Pender chuckled. “You passed out about halfway through Abbott and Costello Meet Frankenstein and three-quarters through your fourth shot of Jim Beam. Your last words, as I recall, were something like, ‘This stuff kinda grows on you.’”
Irene shook her head ruefully. “You’re a bad influence, Pen.”
“And proud of it. Have fun this afternoon.”
“You too,” replied Irene. She pressed the End Call button, then returned to the address-book screen and tried to reach Lily one more time.
5
The girl was waiting with Patty Benoit at the same table as before, her back to the roomful of loonies and staff and her creamy dark hair all tumbled down over her shoulders.
As Max limped toward them carrying his lunch tray, his features arranged into Lyssy’s chuckleheaded grin, suddenly it struck him, with a sense of irony about as subtle as a bowling ball, that he had no idea whether this was Lily, the simpering original personality, or Lilith, the alter he’d met a few hours ago. And when she looked up and met his eyes, he realized-here came that bowling ball again-that she must be wondering the same thing about him.

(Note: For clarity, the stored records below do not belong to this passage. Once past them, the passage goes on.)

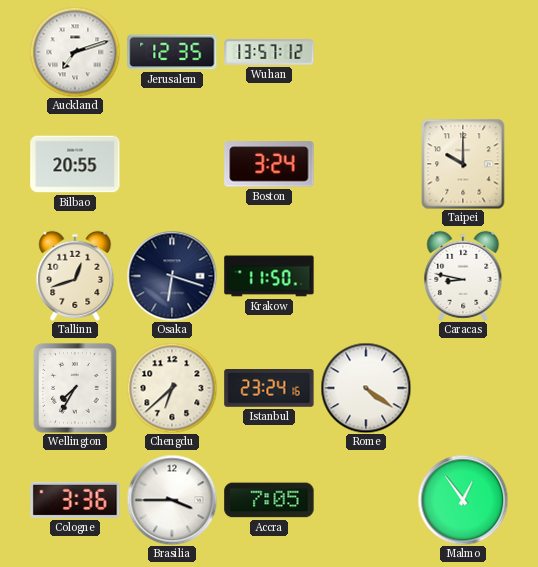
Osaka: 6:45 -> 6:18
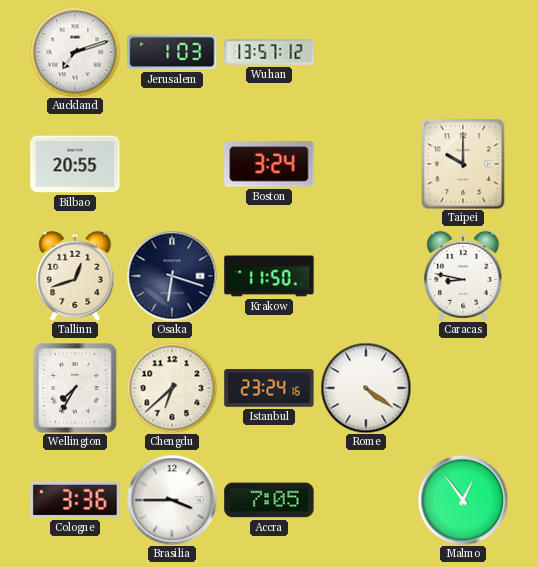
Jerusalem: 12:35 -> 1:03
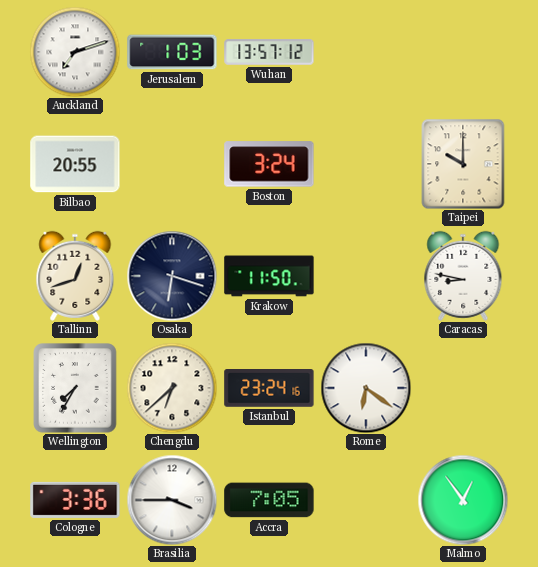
Rome: 4:21 -> 6:21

“We probably should have worked out a password,” he whispered, a good deal more casually than he felt, as soon as they were alone-Patty had joined Wally at a nearby table to give them their privacy.
Whoosh. The tension left her body like air rushing out of a punctured balloon. “I was just thinking the same thing.”
“Did you hear? Corder gave the okay for you to come to my party tonight.”
“I heard. The bad news is, Mullet Woman there is coming with me.”
“You think you can handle her?”
“If I could handle Swervin’ Mervin, I can handle her. But we won’t have much time for pin the tail on the donkey. According to Patty, we’re only gonna be there two hours, tops, and the way I figure, we’re gonna need most of that for a head start.” Lilith glanced over to the psych techs’ table to see how closely they were being watched, then took a big, two-handed bite out of her juicy-rare cheeseburger. “What’s the matter? You look disappointed,” she said with her mouth full.
“I’ve been looking forward to my payback for years,” he replied. “There is no conceivable way I’m going to rush it, head start or no head start.”